Paralayang versus terjun payung – Yang mana untuk Anda?


December 28, 2018

Apakah Anda bermimpi untuk terbang? Saat ini orang memiliki pilihan berbeda untuk memenuhi impian seperti itu – jauh lebih banyak daripada di masa lalu. Anda dapat mencoba hal-hal seperti mengendalikan pesawat ultra-ringan, membuat BASE melompat, menerbangkan pesawat layang-layang atau paraglider, terjun payung dan terjun payung dalam ruangan. Pada artikel ini saya akan fokus pada dua pilihan paling populer – keduanya "bebas motor" – terbang dengan pesawat olahraga ringan Anda sendiri sangat kompleks dan mahal, jadi jangan bicara tentang itu. Sebagai gantinya, mari kita lihat apakah Paragliding atau Skydiving adalah olahraga yang tepat untuk Anda.

Apa itu paralayang?
Paralayang adalah kegiatan rekreasi, yang dianggap sebagai olahraga ekstrem, dilakukan dengan menggunakan pesawat tanpa motor.
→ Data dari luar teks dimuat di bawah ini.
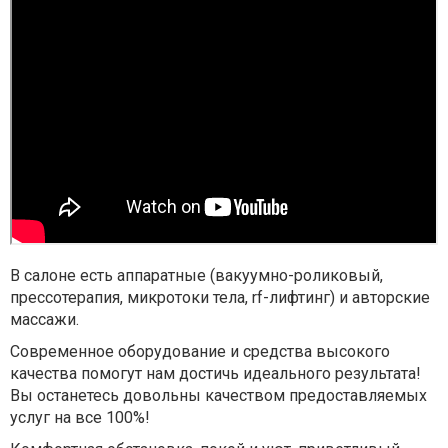
В салоне есть аппаратные (вакуумно-роликовый,
прессотерапия, микротоки тела, rf-лифтинг) и авторские
массажи.
Современное оборудование и средства высокого
качества помогут нам достичь идеального результата!
Вы останетесь довольны качеством предоставляемых
услуг на все 100%!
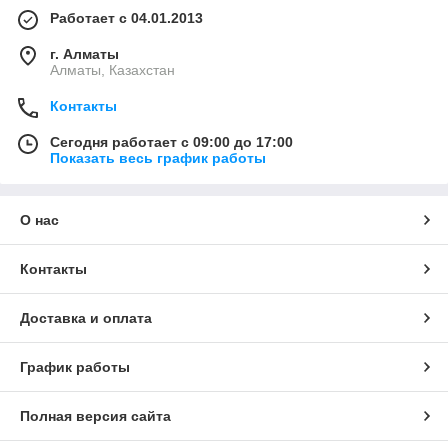
Работает с 04.01.2013
г. Алматы
Алматы, Казахстан
Контакты
Сегодня работает с 09:00 до 17:00
Показать весь график работы
О нас
Контакты
Доставка и оплата
График работы
Полная версия сайта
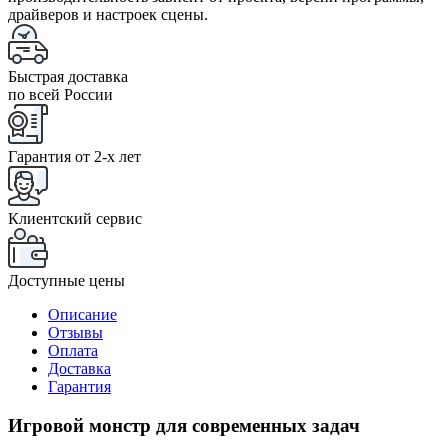
драйверов и настроек сцены.
Быстрая доставка
по всей России
Гарантия от 2-x лет
Клиентский сервис
Доступные цены
Описание
Отзывы
Оплата
Доставка
Гарантия
Игровой монстр для современных задач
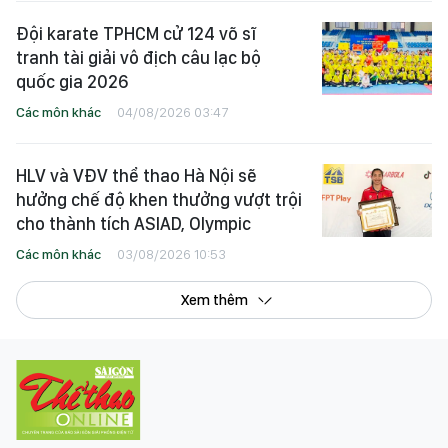
Đội karate TPHCM cử 124 võ sĩ
tranh tài giải vô địch câu lạc bộ
quốc gia 2026
Các môn khác
04/08/2026 03:47
HLV và VĐV thể thao Hà Nội sẽ
hưởng chế độ khen thưởng vượt trội
cho thành tích ASIAD, Olympic
Các môn khác
03/08/2026 10:53
Xem thêm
Pesawat-pesawat yang digunakan dalam paralayang sangat sederhana dan sering disebut hanya sebagai "sayap". Paraglider khas terdiri dari sayap kain dan tali kekang. Tidak ada kokpit seperti pada glider "asli", atau sayap keras seperti yang menggantung glider. Justru ini adalah salah satu alasan penting untuk semakin populernya paralayang – paralayang terjangkau dan tidak memakan banyak ruang. Anda bahkan bisa memasukkannya ke dalam ransel besar, yang tentu saja tidak bisa dilakukan dengan glider.

Selama paralayang Anda meluncurkan pesawat dengan berjalan kaki – biasanya orang menggunakan bukit tempat mereka berlari dan melompat untuk terbang. Paralayang memberi Anda kontrol yang baik atas penerbangan. Meskipun tidak umum digunakan untuk transportasi, paraglider dapat melayani tujuan ini karena satu penerbangan dapat dilanjutkan selama beberapa jam. Tentu saja itu tergantung pada kondisi cuaca, keterampilan Anda, dan faktor-faktor lainnya.

Apa itu Skydiving
Skydiving terlihat seperti paralayang karena peralatannya, tetapi kesamaannya mungkin berakhir di sini. Terjun payung adalah olahraga ekstrim di mana Anda harus melompat keluar dari pesawat dengan parasut. Tidak seperti paralayang, terjun payung berkembang dari kegiatan praktis yang banyak digunakan di militer sebagai mekanisme keselamatan layang-layang. Terjun payung umumnya melompat kurang dari penerbangan paralayang karena lompatan ini hanya disebut gerakan dari atas ke bawah bukannya terbang secara horizontal. Parasut dalam terjun payung memberikan lebih sedikit kontrol atas penerbangan dibandingkan para paraglider. Terjun payung sering juga merupakan praktik ketika olahraga – kelompok pasukan terjun payung melakukan tokoh yang berbeda. Ini kurang mungkin dalam paralayang, yang lebih merupakan olahraga untuk kesenangan murni dari individu atau tandem yang terbang.

Paralayang vs. Skydiving
Keuntungan dari paralayang di atas terjun payung biasanya dua: dengan paralayang Anda memiliki lebih banyak kendali dan dapat terbang lebih lama. Anda juga dapat memilih arah untuk penerbangan Anda dan melakukan perjalanan agak jauh. Keuntungan penting kedua dari paralayang adalah Anda tidak perlu pesawat untuk mengangkat diri sendiri – cukup cari bukit, lari, dan terbang. Ini memang sangat keren.

Skydiving juga memiliki kelebihan. Pertama, Anda tidak harus berlari – pesawat bekerja untuk Anda dan Anda dapat benar-benar berkonsentrasi pada aktivitas yang ingin Anda lakukan sejak awal. Kedua, Anda dapat mencapai ketinggian yang lebih tinggi selama lompatan parasut – seringkali lompatan dimulai pada 12.500 kaki – 14.500 kaki di atas permukaan tanah. Anda tidak bisa mencapai ketinggian selama paralayang jika Anda memiliki gunung yang sangat tinggi. Dan ketiga, perasaan jatuh bebas sebelum Anda membuka parasut adalah sesuatu yang tidak bisa Anda bandingkan dengan apa pun.